* Directions for this task: Arrange every line of text in the material below as a Markdown table with the columns "Line" and "Text", skipping blank lines. Leave all images out of your answer.

* Data section:

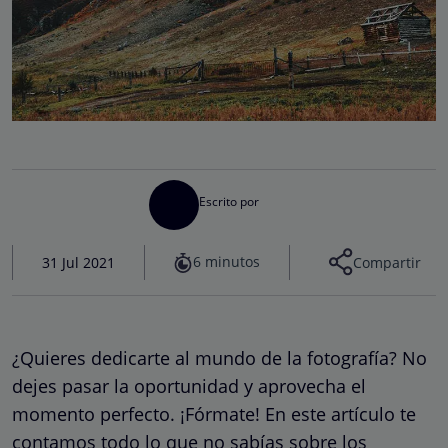
Escrito por
6 minutos
31 Jul 2021
Compartir
¿Quieres dedicarte al mundo de la fotografía? No
dejes pasar la oportunidad y aprovecha el
momento perfecto. ¡Fórmate! En este artículo te
contamos todo lo que no sabías sobre los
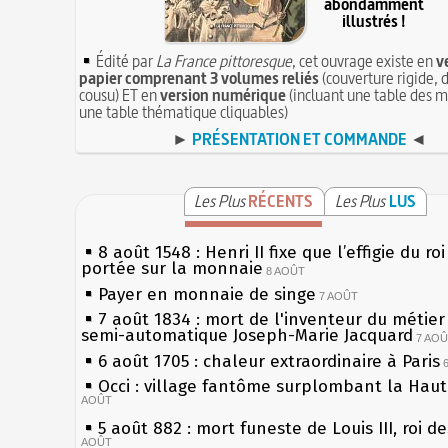
abondamment
illustrés !
Édité par
La France pittoresque
, cet ouvrage existe en
v
papier comprenant 3 volumes reliés
(couverture rigide, d
cousu) ET en
version numérique
(incluant une table des m
une table thématique cliquables)
►
PRÉSENTATION ET COMMANDE
◄
Les Plus
RÉCENTS
Les Plus
LUS
8 août 1548 : Henri II fixe que l’effigie du ro
portée sur la monnaie
8 AOÛT
Payer en monnaie de singe
7 AOÛT
7 août 1834 : mort de l'inventeur du métier 
semi-automatique Joseph-Marie Jacquard
7 AO
6 août 1705 : chaleur extraordinaire à Paris
Occi : village fantôme surplombant la Hau
AOÛT
5 août 882 : mort funeste de Louis III, roi d
AOÛT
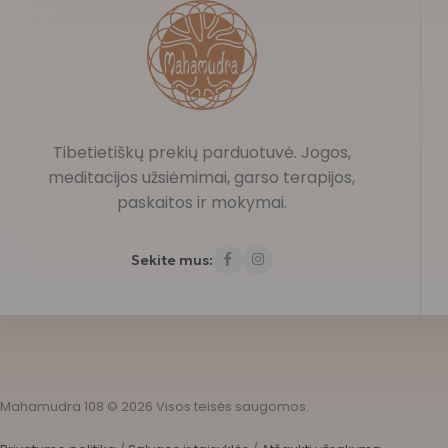
Tibetietiškų prekių parduotuvė. Jogos,
meditacijos užsiėmimai, garso terapijos,
paskaitos ir mokymai.
Sekite mus:
Mahamudra 108 © 2026 Visos teisės saugomos.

* Response area:
| Line | Text |
|---|---|
| 1 | Escrito por |
| 2 | 6 minutos |
| 3 | 31 Jul 2021 |
| 4 | Compartir |
| 5 | ¿Quieres dedicarte al mundo de la fotografía? No |
| 6 | dejes pasar la oportunidad y aprovecha el |
| 7 | momento perfecto. ¡Fórmate! En este artículo te |
| 8 | contamos todo lo que no sabías sobre los |
| 9 | abondamment |
| 10 | illustrés ! |
| 11 | Édité par |
| 12 | La France pittoresque |
| 13 | , cet ouvrage existe en |
| 14 | v |
| 15 | papier comprenant 3 volumes reliés |
| 16 | (couverture rigide, d |
| 17 | cousu) ET en |
| 18 | version numérique |
| 19 | (incluant une table des m |
| 20 | une table thématique cliquables) |
| 21 | ► |
| 22 | PRÉSENTATION ET COMMANDE |
| 23 | ◄ |
| 24 | Les Plus |
| 25 | RÉCENTS |
| 26 | Les Plus |
| 27 | LUS |
| 28 | 8 août 1548 : Henri II fixe que l’effigie du ro |
| 29 | portée sur la monnaie |
| 30 | 8 AOÛT |
| 31 | Payer en monnaie de singe |
| 32 | 7 AOÛT |
| 33 | 7 août 1834 : mort de l'inventeur du métier  |
| 34 | semi-automatique Joseph-Marie Jacquard |
| 35 | 7 AO |
| 36 | 6 août 1705 : chaleur extraordinaire à Paris |
| 37 | Occi : village fantôme surplombant la Hau |
| 38 | AOÛT |
| 39 | 5 août 882 : mort funeste de Louis III, roi d |
| 40 | AOÛT |
| 41 | Tibetietiškų prekių parduotuvė. Jogos, |
| 42 | meditacijos užsiėmimai, garso terapijos, |
| 43 | paskaitos ir mokymai. |
| 44 | Sekite mus: |
| 45 | Mahamudra 108 © 2026 Visos teisės saugomos. |